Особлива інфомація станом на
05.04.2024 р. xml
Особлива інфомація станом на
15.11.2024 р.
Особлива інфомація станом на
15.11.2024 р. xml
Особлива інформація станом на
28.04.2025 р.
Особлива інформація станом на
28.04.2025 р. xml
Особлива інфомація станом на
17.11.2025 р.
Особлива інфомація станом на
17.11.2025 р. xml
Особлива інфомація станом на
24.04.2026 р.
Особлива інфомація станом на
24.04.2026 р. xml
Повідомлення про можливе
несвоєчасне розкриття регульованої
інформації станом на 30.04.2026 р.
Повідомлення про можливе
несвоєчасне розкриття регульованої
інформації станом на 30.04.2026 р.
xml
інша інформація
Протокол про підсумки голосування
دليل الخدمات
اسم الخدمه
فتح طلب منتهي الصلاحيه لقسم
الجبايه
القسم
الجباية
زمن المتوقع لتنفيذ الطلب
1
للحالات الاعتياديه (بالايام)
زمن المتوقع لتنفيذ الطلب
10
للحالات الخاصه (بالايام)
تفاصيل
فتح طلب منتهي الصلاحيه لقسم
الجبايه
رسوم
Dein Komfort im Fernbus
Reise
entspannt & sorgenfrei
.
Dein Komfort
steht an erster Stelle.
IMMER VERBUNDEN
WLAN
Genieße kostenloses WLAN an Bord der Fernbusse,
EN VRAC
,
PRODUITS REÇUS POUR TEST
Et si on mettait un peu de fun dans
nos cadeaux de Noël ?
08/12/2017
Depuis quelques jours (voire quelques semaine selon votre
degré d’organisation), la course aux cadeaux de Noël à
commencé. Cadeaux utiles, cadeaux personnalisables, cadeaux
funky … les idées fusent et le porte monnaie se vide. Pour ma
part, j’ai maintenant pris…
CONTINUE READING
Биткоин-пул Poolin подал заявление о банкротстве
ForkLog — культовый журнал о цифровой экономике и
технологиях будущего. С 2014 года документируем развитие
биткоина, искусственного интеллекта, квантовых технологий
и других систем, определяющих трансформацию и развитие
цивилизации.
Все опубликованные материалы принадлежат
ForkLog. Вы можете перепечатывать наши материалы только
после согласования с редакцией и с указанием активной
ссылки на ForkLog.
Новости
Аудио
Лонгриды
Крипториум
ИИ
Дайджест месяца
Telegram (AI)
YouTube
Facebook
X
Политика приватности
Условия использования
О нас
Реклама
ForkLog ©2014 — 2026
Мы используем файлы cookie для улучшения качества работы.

■ ASSIGNED TASK
Set out the records again, exactly as they appear above.

■ RESULT OF THE TASK
Особлива інфомація станом на
05.04.2024 р. xml
Особлива інфомація станом на
15.11.2024 р.
Особлива інфомація станом на
15.11.2024 р. xml
Особлива інформація станом на
28.04.2025 р.
Особлива інформація станом на
28.04.2025 р. xml
Особлива інфомація станом на
17.11.2025 р.
Особлива інфомація станом на
17.11.2025 р. xml
Особлива інфомація станом на
24.04.2026 р.
Особлива інфомація станом на
24.04.2026 р. xml
Повідомлення про можливе
несвоєчасне розкриття регульованої
інформації станом на 30.04.2026 р.
Повідомлення про можливе
несвоєчасне розкриття регульованої
інформації станом на 30.04.2026 р.
xml
інша інформація
Протокол про підсумки голосування
دليل الخدمات
اسم الخدمه
فتح طلب منتهي الصلاحيه لقسم
الجبايه
القسم
الجباية
زمن المتوقع لتنفيذ الطلب
1
للحالات الاعتياديه (بالايام)
زمن المتوقع لتنفيذ الطلب
10
للحالات الخاصه (بالايام)
تفاصيل
فتح طلب منتهي الصلاحيه لقسم
الجبايه
رسوم
Dein Komfort im Fernbus
Reise
entspannt & sorgenfrei
.
Dein Komfort
steht an erster Stelle.
IMMER VERBUNDEN
WLAN
Genieße kostenloses WLAN an Bord der Fernbusse,
EN VRAC
,
PRODUITS REÇUS POUR TEST
Et si on mettait un peu de fun dans
nos cadeaux de Noël ?
08/12/2017
Depuis quelques jours (voire quelques semaine selon votre
degré d’organisation), la course aux cadeaux de Noël à
commencé. Cadeaux utiles, cadeaux personnalisables, cadeaux
funky … les idées fusent et le porte monnaie se vide. Pour ma
part, j’ai maintenant pris…
CONTINUE READING
Биткоин-пул Poolin подал заявление о банкротстве
ForkLog — культовый журнал о цифровой экономике и
технологиях будущего. С 2014 года документируем развитие
биткоина, искусственного интеллекта, квантовых технологий
и других систем, определяющих трансформацию и развитие
цивилизации.
Все опубликованные материалы принадлежат
ForkLog. Вы можете перепечатывать наши материалы только
после согласования с редакцией и с указанием активной
ссылки на ForkLog.
Новости
Аудио
Лонгриды
Крипториум
ИИ
Дайджест месяца
Telegram (AI)
YouTube
Facebook
X
Политика приватности
Условия использования
О нас
Реклама
ForkLog ©2014 — 2026
Мы используем файлы cookie для улучшения качества работы.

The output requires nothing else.